Problem requirements
Your answer should be the line containing "добровольческая деятельность" and every line after it to the end of the records below, word for word.

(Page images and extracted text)
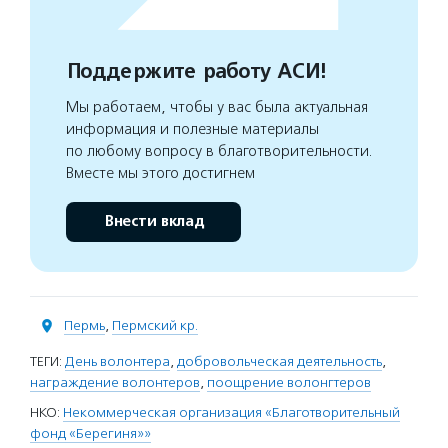
Поддержите работу АСИ!
Мы работаем, чтобы у вас была актуальная
информация и полезные материалы
по любому вопросу в благотворительности.
Вместе мы этого достигнем
Внести вклад
Пермь
,
Пермский кр.
ТЕГИ:
День волонтера
,
добровольческая деятельность
,
награждение волонтеров
,
поощрение волонгтеров
НКО:
Некоммерческая организация «Благотворительный
фонд «Берегиня»»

Your solution
добровольческая деятельность
,
награждение волонтеров
,
поощрение волонгтеров
НКО:
Некоммерческая организация «Благотворительный
фонд «Берегиня»»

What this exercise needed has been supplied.